Within all scientific endeavors, class distinctions can influence career choices and validate the perceived importance of one’s professional output. In a lecture one of us gives trainees on career development, a slide is presented, indicating one approach to hierarchies in science, in this case set by the importance and rigor of quantitative thinking in each discipline: pure mathematicians view themselves as scientifically superior to applied mathematicians and physicists, who view themselves as scientifically superior to chemists and biologists, who view themselves as scientifically superior to physician–scientists. This type of distinction between pure mathematicians and physicists was well illustrated by Peter Rowlett in a commentary in 2011 (3): In 1998, the engineer, Gordon Lang applied Thomas Hales’s 1970 solution to the Kepler conjecture (dating to 1611 and addressing the best way to pack spheres, which turned out to be the greengrocer strategy—6 in 2 dimensions, 12 in 3 dimensions, 24 in 4 dimensions, and 240 in 8 dimensions) to solve the problem of the optimal way to pack signals in transmission lines (modeled best as an 8-dimensional lattice). This solution opened up the internet for broad public use by maximizing the efficiency of signal transmission. When the mathematician Donald Coxeter, who helped Lang understand Hales’s mathematical solution, learned of Lang’s application, he was appalled that this beautiful theory had been sullied in this way. There are many other examples of this highly opinionated view of scientific hierarchies, not least of which is Ernest Rutherford’s comment that “all science is either physics or stamp collecting” (4).

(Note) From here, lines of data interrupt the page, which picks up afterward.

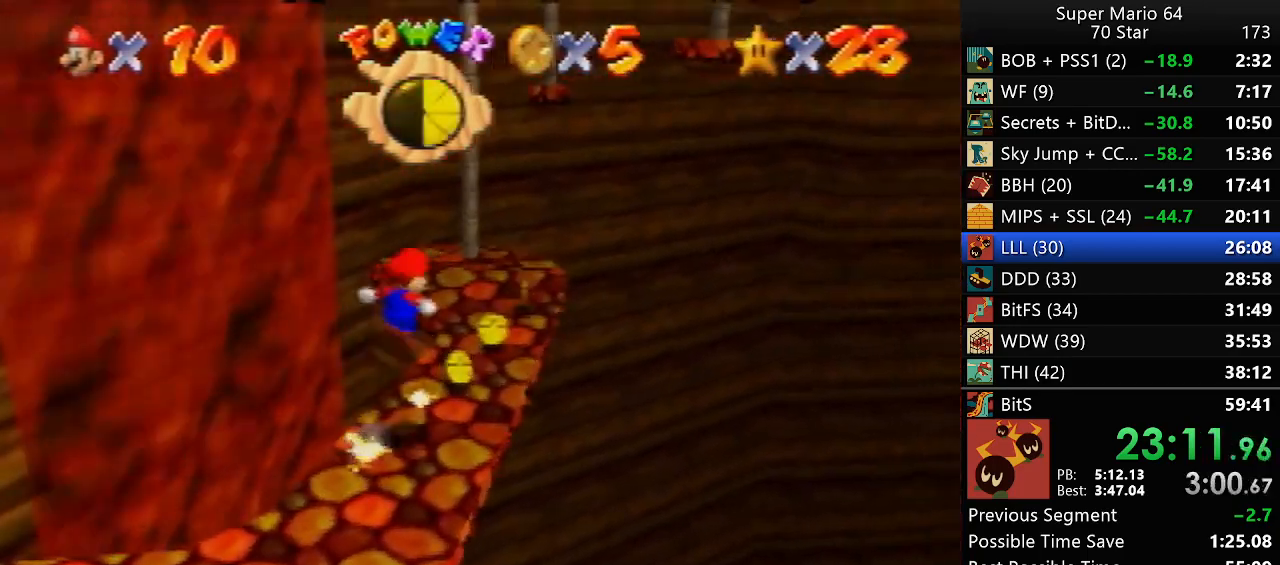
{"buttons": [], "left_stick": "up-right", "events": []}
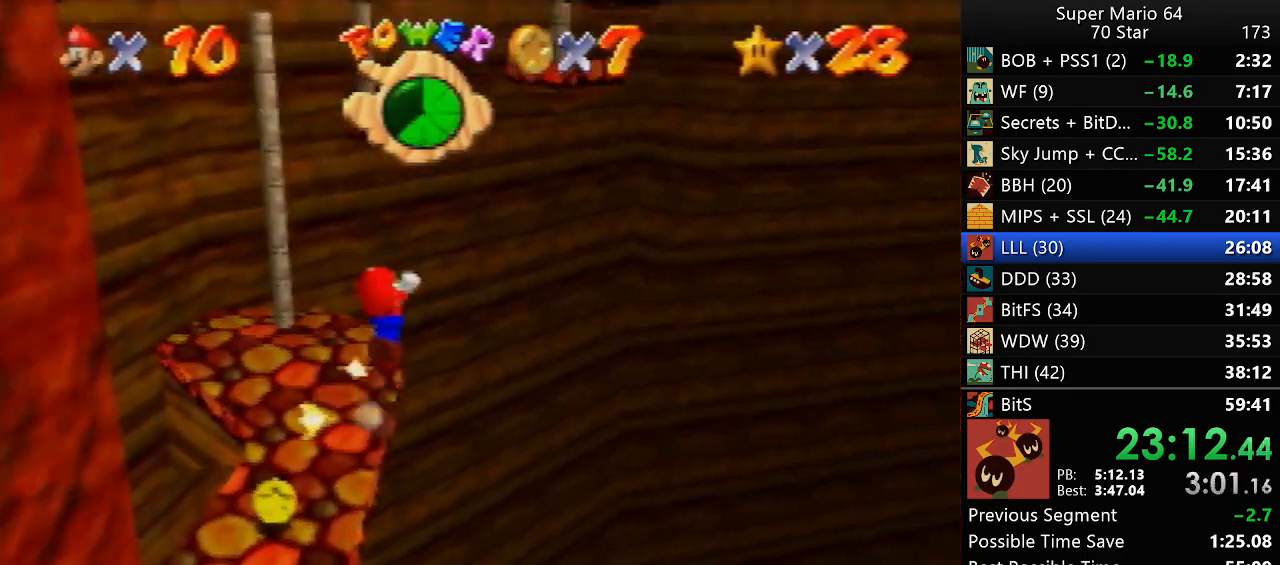
{"buttons": ["R1"], "left_stick": "up", "events": [[400, "left_stick", "up"], [483, "R1", "down"]]}
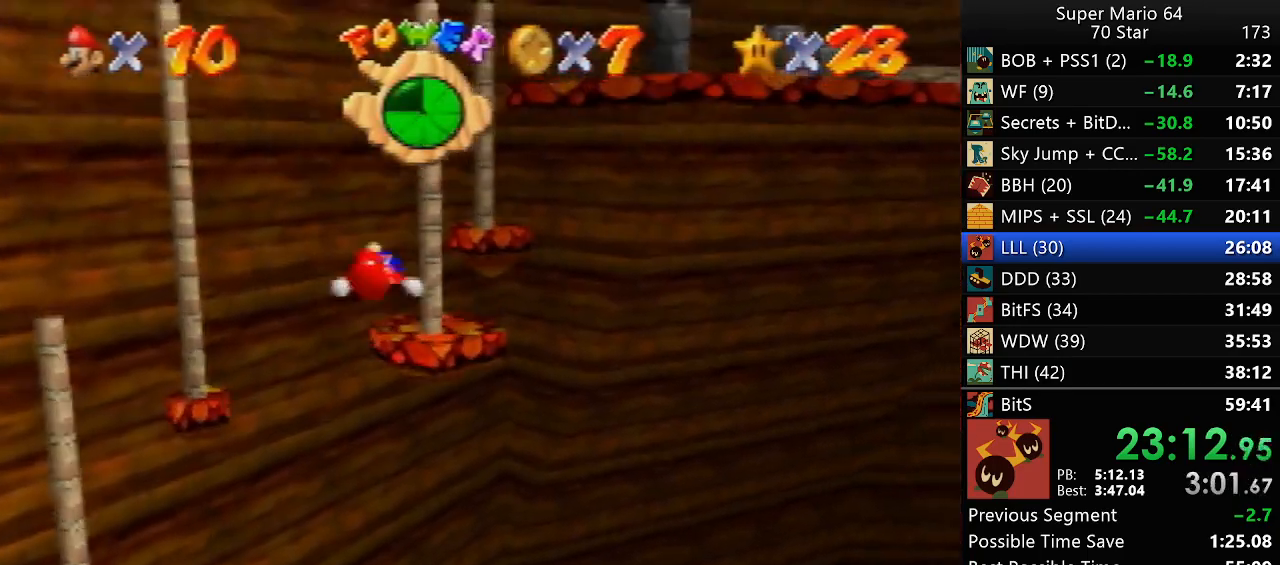
{"buttons": ["C_LEFT"], "left_stick": "up", "events": [[33, "C_DOWN", "down"], [67, "R1", "up"], [100, "C_DOWN", "up"], [200, "C_LEFT", "down"], [267, "C_LEFT", "up"], [367, "C_LEFT", "down"], [433, "C_LEFT", "up"], [500, "C_LEFT", "down"]]}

Insofar as such self-affirming, hierarchical distinctions make us feel better about who we are, especially in a highly competitive environment, it is no wonder that the historical distinctions between basic and applied or translational research continue to exist in the minds of some faculty members, persisting well beyond their usefulness. When Michael Brown and Joseph Goldstein were awarded the Nobel Prize in Physiology or Medicine in 1985 for their work on cholesterol metabolism in which they identified the LDL receptor as defective in patients with familial hypercholesterolemia, many of us thought that the distinction between basic and applied biomedical research had become an anachronism and would (should) dissipate. To be sure, as modern medicine moved from an era of observation to the era of molecular biology, scientific questions, methods, analyses, and interpretations became increasingly conflated across the basic-applied spectrum. Clearly, both ends of the spectrum advance knowledge: basic investigation informs our understanding of pathobiology, and translational studies of disease mechanisms inform our understanding of basic biology. Examples of this latter point abound and have led to the New England Journal of Medicine series, “Basic Implications of Clinical Observations” (5, 6). The Wall Street Journal contributor and author, Matt Ridley, has taken this perspective one step further and argued that basic scientific advances can be the consequence, rather than the cause, of applied technological advances (innovation) (7) (e.g., cryoelectron microscopy was developed to limit the consequences of radiation damage for biologic specimens and of structural collapse by dehydration under a vacuum; with the solution to these practical problems came a dramatic expansion of the field of structural biology, now to include high-resolution images of complex macromolecular structures that defied analysis by conventional X-ray crystallography and diffraction, and time-resolved changes in macromolecular structures or intermolecular interactions). Interpreted most generously, these examples illustrate that basic biomedical research and translational biomedical research have been coevolving successfully into a seamless continuum of investigation.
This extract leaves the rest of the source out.